═══ Information shown ═══
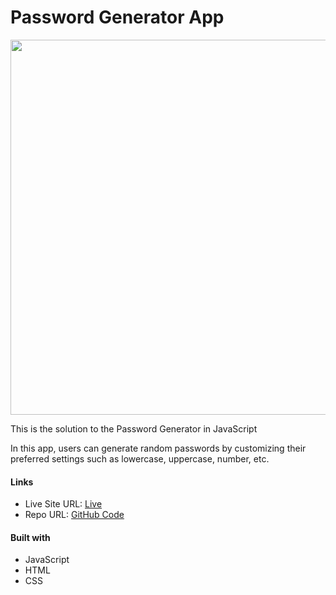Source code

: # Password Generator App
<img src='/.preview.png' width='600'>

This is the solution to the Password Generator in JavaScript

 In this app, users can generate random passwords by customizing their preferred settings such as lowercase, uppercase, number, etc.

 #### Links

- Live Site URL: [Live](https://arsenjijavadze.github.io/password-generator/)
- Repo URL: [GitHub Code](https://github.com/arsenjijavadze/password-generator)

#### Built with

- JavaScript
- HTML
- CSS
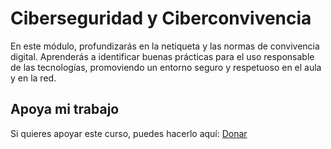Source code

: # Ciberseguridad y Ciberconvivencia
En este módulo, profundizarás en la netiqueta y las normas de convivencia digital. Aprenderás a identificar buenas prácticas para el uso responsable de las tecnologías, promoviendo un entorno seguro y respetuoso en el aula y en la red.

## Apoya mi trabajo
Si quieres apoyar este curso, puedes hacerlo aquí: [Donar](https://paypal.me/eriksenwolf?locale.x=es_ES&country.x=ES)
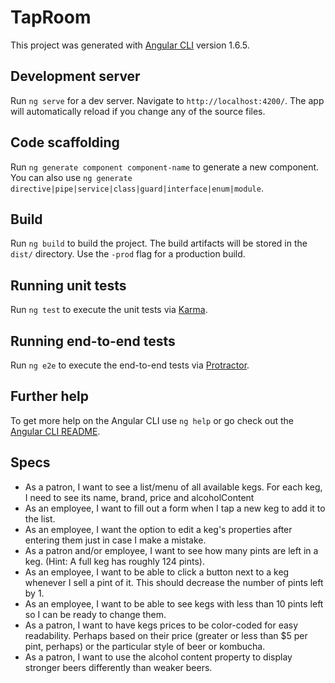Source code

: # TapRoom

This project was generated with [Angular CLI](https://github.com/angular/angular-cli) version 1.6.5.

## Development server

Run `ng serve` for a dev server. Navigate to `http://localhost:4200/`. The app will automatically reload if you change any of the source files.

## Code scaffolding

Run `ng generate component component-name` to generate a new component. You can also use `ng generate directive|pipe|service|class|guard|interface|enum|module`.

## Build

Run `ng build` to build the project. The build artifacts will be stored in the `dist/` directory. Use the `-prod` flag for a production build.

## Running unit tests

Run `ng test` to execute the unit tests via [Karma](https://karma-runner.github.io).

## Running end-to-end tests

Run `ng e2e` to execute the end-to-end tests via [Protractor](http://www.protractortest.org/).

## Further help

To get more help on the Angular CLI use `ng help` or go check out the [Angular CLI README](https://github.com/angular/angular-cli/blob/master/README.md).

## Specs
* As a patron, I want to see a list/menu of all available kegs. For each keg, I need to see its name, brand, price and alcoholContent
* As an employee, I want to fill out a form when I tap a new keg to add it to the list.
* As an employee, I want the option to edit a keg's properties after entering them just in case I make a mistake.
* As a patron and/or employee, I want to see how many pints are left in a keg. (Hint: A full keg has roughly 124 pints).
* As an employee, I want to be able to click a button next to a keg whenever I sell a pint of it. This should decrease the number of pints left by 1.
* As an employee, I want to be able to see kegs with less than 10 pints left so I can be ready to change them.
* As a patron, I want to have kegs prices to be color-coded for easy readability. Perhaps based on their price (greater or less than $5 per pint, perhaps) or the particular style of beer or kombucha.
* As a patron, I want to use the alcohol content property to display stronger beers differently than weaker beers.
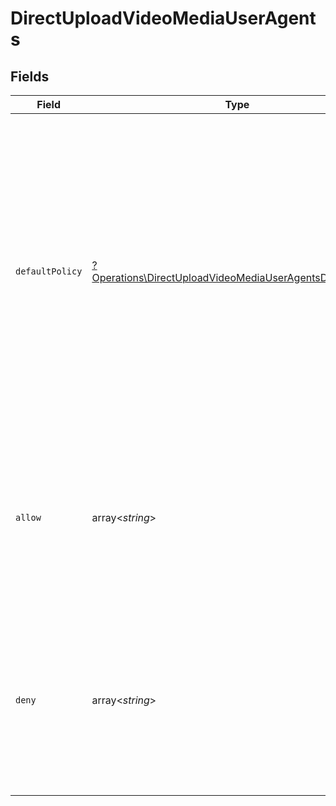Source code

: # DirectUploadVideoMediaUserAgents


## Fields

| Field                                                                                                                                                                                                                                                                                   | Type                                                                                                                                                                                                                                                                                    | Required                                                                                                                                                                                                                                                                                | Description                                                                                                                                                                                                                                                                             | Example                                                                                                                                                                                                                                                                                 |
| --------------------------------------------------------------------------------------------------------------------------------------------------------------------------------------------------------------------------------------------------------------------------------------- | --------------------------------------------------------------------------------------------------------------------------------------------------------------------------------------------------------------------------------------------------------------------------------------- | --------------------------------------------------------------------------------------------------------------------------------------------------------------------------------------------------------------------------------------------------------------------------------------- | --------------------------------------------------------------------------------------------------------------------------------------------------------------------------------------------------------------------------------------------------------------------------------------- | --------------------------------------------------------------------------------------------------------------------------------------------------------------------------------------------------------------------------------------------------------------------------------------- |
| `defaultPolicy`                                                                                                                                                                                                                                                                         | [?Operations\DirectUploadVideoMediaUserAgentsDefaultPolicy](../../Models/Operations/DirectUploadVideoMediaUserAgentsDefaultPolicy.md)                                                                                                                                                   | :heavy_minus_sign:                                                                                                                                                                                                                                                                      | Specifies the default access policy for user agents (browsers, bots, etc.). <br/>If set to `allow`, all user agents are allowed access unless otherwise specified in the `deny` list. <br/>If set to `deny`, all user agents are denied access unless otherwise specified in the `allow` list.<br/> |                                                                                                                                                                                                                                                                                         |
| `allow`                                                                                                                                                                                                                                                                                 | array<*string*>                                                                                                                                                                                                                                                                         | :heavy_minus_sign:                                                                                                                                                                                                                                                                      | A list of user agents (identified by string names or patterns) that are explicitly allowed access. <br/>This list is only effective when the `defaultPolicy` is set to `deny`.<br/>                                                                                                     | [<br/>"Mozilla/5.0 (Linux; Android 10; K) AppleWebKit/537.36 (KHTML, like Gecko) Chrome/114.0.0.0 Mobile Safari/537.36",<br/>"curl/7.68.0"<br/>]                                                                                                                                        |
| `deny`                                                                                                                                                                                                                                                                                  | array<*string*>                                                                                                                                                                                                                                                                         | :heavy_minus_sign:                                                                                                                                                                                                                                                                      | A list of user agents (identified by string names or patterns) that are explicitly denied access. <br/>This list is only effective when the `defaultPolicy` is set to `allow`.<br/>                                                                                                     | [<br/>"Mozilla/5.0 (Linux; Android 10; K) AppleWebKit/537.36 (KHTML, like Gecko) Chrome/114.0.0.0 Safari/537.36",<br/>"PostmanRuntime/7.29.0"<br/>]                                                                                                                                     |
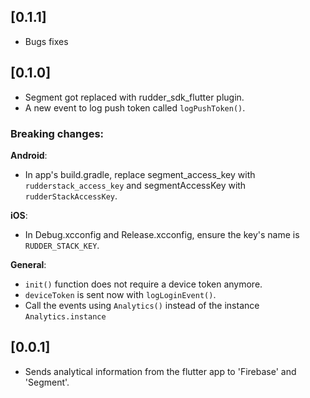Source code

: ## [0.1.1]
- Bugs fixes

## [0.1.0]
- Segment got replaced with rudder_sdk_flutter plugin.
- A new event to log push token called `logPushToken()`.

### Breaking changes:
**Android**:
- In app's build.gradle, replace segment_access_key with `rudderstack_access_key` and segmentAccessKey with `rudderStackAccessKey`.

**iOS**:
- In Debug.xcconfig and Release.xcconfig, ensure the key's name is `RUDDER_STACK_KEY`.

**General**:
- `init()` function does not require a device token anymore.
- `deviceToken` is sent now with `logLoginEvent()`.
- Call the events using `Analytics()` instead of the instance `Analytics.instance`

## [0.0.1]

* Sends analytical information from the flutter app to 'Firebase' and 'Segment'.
═══
What is needed: Reproduce all of the data above verbatim, omitting the pictures from your answer.

Response to the exercise:
Source code

: # Password Generator App
<img src='/.preview.png' width='600'>

This is the solution to the Password Generator in JavaScript

 In this app, users can generate random passwords by customizing their preferred settings such as lowercase, uppercase, number, etc.

 #### Links

- Live Site URL: [Live](https://arsenjijavadze.github.io/password-generator/)
- Repo URL: [GitHub Code](https://github.com/arsenjijavadze/password-generator)

#### Built with

- JavaScript
- HTML
- CSS
Source code

: # Ciberseguridad y Ciberconvivencia
En este módulo, profundizarás en la netiqueta y las normas de convivencia digital. Aprenderás a identificar buenas prácticas para el uso responsable de las tecnologías, promoviendo un entorno seguro y respetuoso en el aula y en la red.

## Apoya mi trabajo
Si quieres apoyar este curso, puedes hacerlo aquí: [Donar](https://paypal.me/eriksenwolf?locale.x=es_ES&country.x=ES)
Source code

: # TapRoom

This project was generated with [Angular CLI](https://github.com/angular/angular-cli) version 1.6.5.

## Development server

Run `ng serve` for a dev server. Navigate to `http://localhost:4200/`. The app will automatically reload if you change any of the source files.

## Code scaffolding

Run `ng generate component component-name` to generate a new component. You can also use `ng generate directive|pipe|service|class|guard|interface|enum|module`.

## Build

Run `ng build` to build the project. The build artifacts will be stored in the `dist/` directory. Use the `-prod` flag for a production build.

## Running unit tests

Run `ng test` to execute the unit tests via [Karma](https://karma-runner.github.io).

## Running end-to-end tests

Run `ng e2e` to execute the end-to-end tests via [Protractor](http://www.protractortest.org/).

## Further help

To get more help on the Angular CLI use `ng help` or go check out the [Angular CLI README](https://github.com/angular/angular-cli/blob/master/README.md).

## Specs
* As a patron, I want to see a list/menu of all available kegs. For each keg, I need to see its name, brand, price and alcoholContent
* As an employee, I want to fill out a form when I tap a new keg to add it to the list.
* As an employee, I want the option to edit a keg's properties after entering them just in case I make a mistake.
* As a patron and/or employee, I want to see how many pints are left in a keg. (Hint: A full keg has roughly 124 pints).
* As an employee, I want to be able to click a button next to a keg whenever I sell a pint of it. This should decrease the number of pints left by 1.
* As an employee, I want to be able to see kegs with less than 10 pints left so I can be ready to change them.
* As a patron, I want to have kegs prices to be color-coded for easy readability. Perhaps based on their price (greater or less than $5 per pint, perhaps) or the particular style of beer or kombucha.
* As a patron, I want to use the alcohol content property to display stronger beers differently than weaker beers.
Source code

: # DirectUploadVideoMediaUserAgents


## Fields

| Field                                                                                                                                                                                                                                                                                   | Type                                                                                                                                                                                                                                                                                    | Required                                                                                                                                                                                                                                                                                | Description                                                                                                                                                                                                                                                                             | Example                                                                                                                                                                                                                                                                                 |
| --------------------------------------------------------------------------------------------------------------------------------------------------------------------------------------------------------------------------------------------------------------------------------------- | --------------------------------------------------------------------------------------------------------------------------------------------------------------------------------------------------------------------------------------------------------------------------------------- | --------------------------------------------------------------------------------------------------------------------------------------------------------------------------------------------------------------------------------------------------------------------------------------- | --------------------------------------------------------------------------------------------------------------------------------------------------------------------------------------------------------------------------------------------------------------------------------------- | --------------------------------------------------------------------------------------------------------------------------------------------------------------------------------------------------------------------------------------------------------------------------------------- |
| `defaultPolicy`                                                                                                                                                                                                                                                                         | [?Operations\DirectUploadVideoMediaUserAgentsDefaultPolicy](../../Models/Operations/DirectUploadVideoMediaUserAgentsDefaultPolicy.md)                                                                                                                                                   | :heavy_minus_sign:                                                                                                                                                                                                                                                                      | Specifies the default access policy for user agents (browsers, bots, etc.). <br/>If set to `allow`, all user agents are allowed access unless otherwise specified in the `deny` list. <br/>If set to `deny`, all user agents are denied access unless otherwise specified in the `allow` list.<br/> |                                                                                                                                                                                                                                                                                         |
| `allow`                                                                                                                                                                                                                                                                                 | array<*string*>                                                                                                                                                                                                                                                                         | :heavy_minus_sign:                                                                                                                                                                                                                                                                      | A list of user agents (identified by string names or patterns) that are explicitly allowed access. <br/>This list is only effective when the `defaultPolicy` is set to `deny`.<br/>                                                                                                     | [<br/>"Mozilla/5.0 (Linux; Android 10; K) AppleWebKit/537.36 (KHTML, like Gecko) Chrome/114.0.0.0 Mobile Safari/537.36",<br/>"curl/7.68.0"<br/>]                                                                                                                                        |
| `deny`                                                                                                                                                                                                                                                                                  | array<*string*>                                                                                                                                                                                                                                                                         | :heavy_minus_sign:                                                                                                                                                                                                                                                                      | A list of user agents (identified by string names or patterns) that are explicitly denied access. <br/>This list is only effective when the `defaultPolicy` is set to `allow`.<br/>                                                                                                     | [<br/>"Mozilla/5.0 (Linux; Android 10; K) AppleWebKit/537.36 (KHTML, like Gecko) Chrome/114.0.0.0 Safari/537.36",<br/>"PostmanRuntime/7.29.0"<br/>]                                                                                                                                     |
Source code

: ## [0.1.1]
- Bugs fixes

## [0.1.0]
- Segment got replaced with rudder_sdk_flutter plugin.
- A new event to log push token called `logPushToken()`.

### Breaking changes:
**Android**:
- In app's build.gradle, replace segment_access_key with `rudderstack_access_key` and segmentAccessKey with `rudderStackAccessKey`.

**iOS**:
- In Debug.xcconfig and Release.xcconfig, ensure the key's name is `RUDDER_STACK_KEY`.

**General**:
- `init()` function does not require a device token anymore.
- `deviceToken` is sent now with `logLoginEvent()`.
- Call the events using `Analytics()` instead of the instance `Analytics.instance`

## [0.0.1]

* Sends analytical information from the flutter app to 'Firebase' and 'Segment'.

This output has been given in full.